> _Problem to solve_:
Pick out each line below containing "ankle".

> _Pixel coordinate listings_:
————————
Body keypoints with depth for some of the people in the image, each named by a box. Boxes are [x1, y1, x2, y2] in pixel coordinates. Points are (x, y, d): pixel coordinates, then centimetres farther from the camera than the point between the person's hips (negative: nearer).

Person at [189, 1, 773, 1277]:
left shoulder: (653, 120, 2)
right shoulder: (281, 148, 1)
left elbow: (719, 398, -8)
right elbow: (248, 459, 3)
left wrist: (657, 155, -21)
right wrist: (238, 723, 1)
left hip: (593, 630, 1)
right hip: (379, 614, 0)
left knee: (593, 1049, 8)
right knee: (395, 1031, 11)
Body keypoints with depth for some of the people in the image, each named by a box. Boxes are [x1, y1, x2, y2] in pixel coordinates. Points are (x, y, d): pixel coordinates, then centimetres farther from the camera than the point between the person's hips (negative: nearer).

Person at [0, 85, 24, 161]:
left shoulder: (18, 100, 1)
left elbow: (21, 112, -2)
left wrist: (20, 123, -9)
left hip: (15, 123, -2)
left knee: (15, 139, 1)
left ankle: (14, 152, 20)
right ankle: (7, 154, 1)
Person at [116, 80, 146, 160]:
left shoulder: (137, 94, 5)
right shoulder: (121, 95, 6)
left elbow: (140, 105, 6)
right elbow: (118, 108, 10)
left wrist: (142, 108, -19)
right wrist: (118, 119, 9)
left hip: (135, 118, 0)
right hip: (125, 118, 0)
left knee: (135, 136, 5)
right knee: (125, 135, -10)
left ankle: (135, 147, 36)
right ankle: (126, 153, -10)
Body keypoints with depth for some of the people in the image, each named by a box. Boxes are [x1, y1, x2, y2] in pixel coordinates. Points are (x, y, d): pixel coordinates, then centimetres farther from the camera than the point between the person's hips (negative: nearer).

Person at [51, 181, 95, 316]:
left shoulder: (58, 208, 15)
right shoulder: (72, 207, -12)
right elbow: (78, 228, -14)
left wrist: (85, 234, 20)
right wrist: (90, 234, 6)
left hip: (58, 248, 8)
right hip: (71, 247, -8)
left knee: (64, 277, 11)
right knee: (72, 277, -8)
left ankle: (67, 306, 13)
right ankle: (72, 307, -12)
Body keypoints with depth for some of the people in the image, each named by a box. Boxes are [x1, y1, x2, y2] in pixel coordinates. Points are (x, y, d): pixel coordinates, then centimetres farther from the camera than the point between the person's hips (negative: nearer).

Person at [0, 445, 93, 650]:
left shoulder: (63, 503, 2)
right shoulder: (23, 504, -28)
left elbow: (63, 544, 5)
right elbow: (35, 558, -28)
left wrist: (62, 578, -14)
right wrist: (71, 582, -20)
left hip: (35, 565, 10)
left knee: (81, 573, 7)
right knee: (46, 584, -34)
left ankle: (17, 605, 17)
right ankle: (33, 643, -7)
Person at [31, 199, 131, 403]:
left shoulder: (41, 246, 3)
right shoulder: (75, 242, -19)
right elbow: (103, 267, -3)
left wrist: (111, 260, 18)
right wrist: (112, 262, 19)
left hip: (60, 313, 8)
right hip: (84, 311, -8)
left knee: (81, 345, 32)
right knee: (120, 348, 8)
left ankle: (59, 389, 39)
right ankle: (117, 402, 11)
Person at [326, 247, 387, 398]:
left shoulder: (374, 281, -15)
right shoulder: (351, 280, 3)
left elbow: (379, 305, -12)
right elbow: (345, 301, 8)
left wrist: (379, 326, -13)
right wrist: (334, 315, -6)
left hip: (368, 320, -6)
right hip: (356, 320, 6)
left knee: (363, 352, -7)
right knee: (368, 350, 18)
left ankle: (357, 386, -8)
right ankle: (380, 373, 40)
————————
> _Answer for the task_:
left ankle: (14, 152, 20)
right ankle: (7, 154, 1)
left ankle: (135, 147, 36)
right ankle: (126, 153, -10)
left ankle: (67, 306, 13)
right ankle: (72, 307, -12)
left ankle: (17, 605, 17)
right ankle: (33, 643, -7)
left ankle: (59, 389, 39)
right ankle: (117, 402, 11)
left ankle: (357, 386, -8)
right ankle: (380, 373, 40)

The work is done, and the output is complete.